To the ancients, a sculptor was an artisan rather than an artiste. It is not surprising, therefore, that patrons and sculptors could applaud the technical execution of the work — what was called its techne — while paying little homage to the original artist responsible for conceiving the image … to the ancients, it would seem, a miniature copy was a copy, and a copy was simply a statue.

With the advent of casts and more recently 3D printing, the artistry around the creation of copies has been largely eliminated. Mechanized reproduction dehumanizes the process and rarely warrants a human signature. Reproduction used to be seen as an art form, and yet today we stigmatize it as derivative.
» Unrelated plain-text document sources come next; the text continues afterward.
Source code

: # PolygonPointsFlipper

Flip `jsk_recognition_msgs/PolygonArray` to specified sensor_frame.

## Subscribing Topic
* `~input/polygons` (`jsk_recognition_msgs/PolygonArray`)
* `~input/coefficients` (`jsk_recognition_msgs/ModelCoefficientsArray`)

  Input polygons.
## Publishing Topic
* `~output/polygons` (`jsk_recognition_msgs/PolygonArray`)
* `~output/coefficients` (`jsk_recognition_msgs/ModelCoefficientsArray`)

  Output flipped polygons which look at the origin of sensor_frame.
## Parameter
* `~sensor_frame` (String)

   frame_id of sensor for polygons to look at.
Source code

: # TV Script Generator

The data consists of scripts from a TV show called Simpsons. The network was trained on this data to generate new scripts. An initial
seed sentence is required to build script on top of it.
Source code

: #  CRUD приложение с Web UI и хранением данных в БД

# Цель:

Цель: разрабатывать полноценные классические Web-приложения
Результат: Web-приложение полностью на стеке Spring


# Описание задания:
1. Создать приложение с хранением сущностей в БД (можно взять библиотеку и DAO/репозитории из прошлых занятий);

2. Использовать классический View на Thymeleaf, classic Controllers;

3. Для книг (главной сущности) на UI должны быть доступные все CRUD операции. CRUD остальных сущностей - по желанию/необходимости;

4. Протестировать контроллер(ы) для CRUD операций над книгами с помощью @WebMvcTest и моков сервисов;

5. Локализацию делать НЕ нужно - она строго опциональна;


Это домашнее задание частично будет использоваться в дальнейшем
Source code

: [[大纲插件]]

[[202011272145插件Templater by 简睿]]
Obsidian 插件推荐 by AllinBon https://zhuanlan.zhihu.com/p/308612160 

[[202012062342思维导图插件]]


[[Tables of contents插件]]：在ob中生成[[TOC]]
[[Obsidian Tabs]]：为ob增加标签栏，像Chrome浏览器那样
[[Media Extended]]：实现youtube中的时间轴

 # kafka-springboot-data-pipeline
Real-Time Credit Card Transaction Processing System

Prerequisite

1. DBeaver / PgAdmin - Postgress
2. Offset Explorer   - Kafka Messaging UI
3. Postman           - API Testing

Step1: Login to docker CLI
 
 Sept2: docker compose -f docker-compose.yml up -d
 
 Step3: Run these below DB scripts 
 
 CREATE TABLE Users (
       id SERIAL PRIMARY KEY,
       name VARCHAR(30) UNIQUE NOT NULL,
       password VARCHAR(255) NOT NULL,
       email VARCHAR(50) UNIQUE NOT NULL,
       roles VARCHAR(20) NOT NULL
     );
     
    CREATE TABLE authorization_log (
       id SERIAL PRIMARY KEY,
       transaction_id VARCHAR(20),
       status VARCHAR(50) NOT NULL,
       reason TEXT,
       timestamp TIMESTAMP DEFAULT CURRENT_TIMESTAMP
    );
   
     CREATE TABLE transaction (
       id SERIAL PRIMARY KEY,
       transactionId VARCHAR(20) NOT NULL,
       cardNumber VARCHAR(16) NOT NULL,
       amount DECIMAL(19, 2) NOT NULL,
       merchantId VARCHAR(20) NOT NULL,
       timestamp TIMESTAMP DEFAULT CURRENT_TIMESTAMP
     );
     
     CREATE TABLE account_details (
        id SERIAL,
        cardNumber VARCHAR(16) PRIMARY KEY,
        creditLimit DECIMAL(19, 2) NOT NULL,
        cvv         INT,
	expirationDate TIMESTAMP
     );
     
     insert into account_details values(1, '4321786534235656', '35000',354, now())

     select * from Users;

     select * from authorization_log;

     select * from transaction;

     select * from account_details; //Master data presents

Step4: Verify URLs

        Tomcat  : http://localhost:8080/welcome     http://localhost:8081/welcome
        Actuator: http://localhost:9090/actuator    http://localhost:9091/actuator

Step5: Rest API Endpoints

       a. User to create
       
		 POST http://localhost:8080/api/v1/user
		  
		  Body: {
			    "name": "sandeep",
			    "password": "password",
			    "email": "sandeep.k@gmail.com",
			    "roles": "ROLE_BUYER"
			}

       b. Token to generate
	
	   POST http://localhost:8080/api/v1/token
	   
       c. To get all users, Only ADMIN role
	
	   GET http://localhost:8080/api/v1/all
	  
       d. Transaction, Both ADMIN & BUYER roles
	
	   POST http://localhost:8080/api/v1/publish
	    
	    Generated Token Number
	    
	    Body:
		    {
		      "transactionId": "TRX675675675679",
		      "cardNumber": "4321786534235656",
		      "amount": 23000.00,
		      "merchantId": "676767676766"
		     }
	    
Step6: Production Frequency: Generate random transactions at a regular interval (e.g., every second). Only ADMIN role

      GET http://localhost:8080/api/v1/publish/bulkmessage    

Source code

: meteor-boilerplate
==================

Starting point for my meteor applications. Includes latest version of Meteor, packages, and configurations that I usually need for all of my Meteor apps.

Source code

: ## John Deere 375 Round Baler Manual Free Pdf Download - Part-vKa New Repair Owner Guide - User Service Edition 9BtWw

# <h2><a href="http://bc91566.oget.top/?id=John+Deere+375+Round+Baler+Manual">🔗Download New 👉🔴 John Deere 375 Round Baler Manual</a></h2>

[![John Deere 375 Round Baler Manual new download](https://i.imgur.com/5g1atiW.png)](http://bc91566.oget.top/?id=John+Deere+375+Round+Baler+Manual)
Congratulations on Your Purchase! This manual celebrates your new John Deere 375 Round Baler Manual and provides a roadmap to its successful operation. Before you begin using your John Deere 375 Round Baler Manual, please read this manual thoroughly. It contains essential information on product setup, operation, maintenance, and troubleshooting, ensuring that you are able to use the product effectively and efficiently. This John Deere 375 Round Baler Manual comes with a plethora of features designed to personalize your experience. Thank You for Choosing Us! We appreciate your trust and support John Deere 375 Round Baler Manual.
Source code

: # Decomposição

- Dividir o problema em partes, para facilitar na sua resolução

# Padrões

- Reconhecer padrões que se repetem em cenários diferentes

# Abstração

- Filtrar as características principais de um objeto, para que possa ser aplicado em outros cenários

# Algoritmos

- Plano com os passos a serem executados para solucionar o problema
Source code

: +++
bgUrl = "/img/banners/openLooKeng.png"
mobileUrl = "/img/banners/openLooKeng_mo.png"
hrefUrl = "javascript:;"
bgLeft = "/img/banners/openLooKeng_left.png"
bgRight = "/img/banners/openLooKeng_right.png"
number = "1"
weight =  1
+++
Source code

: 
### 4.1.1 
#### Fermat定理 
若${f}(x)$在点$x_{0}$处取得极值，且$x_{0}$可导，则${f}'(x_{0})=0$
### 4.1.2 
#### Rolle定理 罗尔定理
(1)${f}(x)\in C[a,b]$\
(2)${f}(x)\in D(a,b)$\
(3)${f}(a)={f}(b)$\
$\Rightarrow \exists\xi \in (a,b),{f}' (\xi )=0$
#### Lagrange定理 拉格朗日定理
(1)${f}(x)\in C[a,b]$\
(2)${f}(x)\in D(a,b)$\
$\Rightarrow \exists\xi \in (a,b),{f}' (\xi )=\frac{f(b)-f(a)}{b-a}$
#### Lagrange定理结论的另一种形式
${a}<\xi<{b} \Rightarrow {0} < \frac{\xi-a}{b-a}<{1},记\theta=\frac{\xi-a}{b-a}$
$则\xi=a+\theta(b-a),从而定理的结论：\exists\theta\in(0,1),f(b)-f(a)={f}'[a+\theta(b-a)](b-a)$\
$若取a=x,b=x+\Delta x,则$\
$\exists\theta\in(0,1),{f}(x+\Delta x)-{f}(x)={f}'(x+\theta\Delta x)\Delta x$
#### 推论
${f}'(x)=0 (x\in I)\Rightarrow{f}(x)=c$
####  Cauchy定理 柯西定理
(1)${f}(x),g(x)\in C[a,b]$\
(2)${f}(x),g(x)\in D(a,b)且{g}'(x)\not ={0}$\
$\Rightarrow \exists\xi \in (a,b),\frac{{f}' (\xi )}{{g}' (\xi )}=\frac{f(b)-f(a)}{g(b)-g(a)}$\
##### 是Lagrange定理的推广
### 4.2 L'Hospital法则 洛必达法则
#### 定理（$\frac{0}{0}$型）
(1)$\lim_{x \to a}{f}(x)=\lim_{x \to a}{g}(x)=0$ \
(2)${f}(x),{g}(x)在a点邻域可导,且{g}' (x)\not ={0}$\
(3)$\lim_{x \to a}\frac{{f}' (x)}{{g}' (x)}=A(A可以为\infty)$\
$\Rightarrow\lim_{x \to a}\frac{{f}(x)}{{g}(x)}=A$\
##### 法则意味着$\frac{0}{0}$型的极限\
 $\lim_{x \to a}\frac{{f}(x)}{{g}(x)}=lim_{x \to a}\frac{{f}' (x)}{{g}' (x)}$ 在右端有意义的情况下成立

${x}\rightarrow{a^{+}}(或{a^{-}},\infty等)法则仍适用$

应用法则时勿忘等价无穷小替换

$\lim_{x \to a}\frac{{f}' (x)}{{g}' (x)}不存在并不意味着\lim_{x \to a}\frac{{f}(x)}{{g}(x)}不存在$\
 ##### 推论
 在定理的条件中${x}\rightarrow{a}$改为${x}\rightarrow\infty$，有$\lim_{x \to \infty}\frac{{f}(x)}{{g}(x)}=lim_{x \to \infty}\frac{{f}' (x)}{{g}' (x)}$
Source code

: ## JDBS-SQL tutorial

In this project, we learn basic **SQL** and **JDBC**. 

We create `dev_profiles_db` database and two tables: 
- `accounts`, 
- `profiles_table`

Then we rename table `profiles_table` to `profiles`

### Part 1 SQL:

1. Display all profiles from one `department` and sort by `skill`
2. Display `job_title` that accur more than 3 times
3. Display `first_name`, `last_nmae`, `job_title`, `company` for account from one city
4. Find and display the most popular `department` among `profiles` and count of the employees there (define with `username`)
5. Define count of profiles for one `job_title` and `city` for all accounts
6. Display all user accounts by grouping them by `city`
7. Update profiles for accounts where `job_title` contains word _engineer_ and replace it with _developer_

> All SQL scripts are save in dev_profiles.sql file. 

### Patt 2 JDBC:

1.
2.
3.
A final medium to be signed in our transition from antiquity to the Middle Ages is the codex, which became more popular as a format for reading in the first centuries CE. Although illustrated papyri existed as far back as ancient Egypt, the art of book illumination took off in the late Roman Empire into the Middle Ages. And yet the illuminator’s signature was uncommon early on. A small notation by an illuminator, “Adelricus Fecit Me” (“Adelricus made me”), is hidden in white ink on a 9th-century CE mask cabinet depicted in a manuscript copy of the Roman playwright Terence, but only a handful of illuminators from this time are known by individual names.

Why might this be? Eric Ensley, a curator of rare books and maps and the University of Iowa, noted to Hyperallergic that most illuminators operated within a workshop setting called a scriptorium. They often did not sign their works in the early Middles Ages, although in the Eastern Mediterranean signatures as a way of proving a document’s authenticity were more popular. And thus this preoccupation with naming may reveal the modern desire to identify “masters.” As Ensley states, “it is a form of connoisseurship; we want to name them as masters. But If you are working in a medieval scriptorium, you have a team of illuminators working together to create a book.” Historians such as Béatrice Fraenkel have reconstructed the histories of the signature, and assert that the “onomastic act” of signing one’s name on a book — as artist and as owner — would proliferate into the High Middle Ages.

The artist signature was and is an ostentatious act. It had its own form, implications, and meaning in antiquity — all of which we have to understand in the signature’s unique cultural context. The study of these inscriptions on marble or parchment, or etched into onyx, also reveals something about our current moment. They cast into relief the deep modern fixation with the notion of authenticity and the value placed on singularity, in a way that might be distinctly foreign to many ancient art collectors or to those who perused art in the great villas, gardens, and quasi-museums of antiquity. All value is, at the end of the day, a human construction. Maybe the worth of an ancient signature lies not in using it to classify the “master” artists of the past, but simply to appreciate the pride with which many artists used the name to claim their work.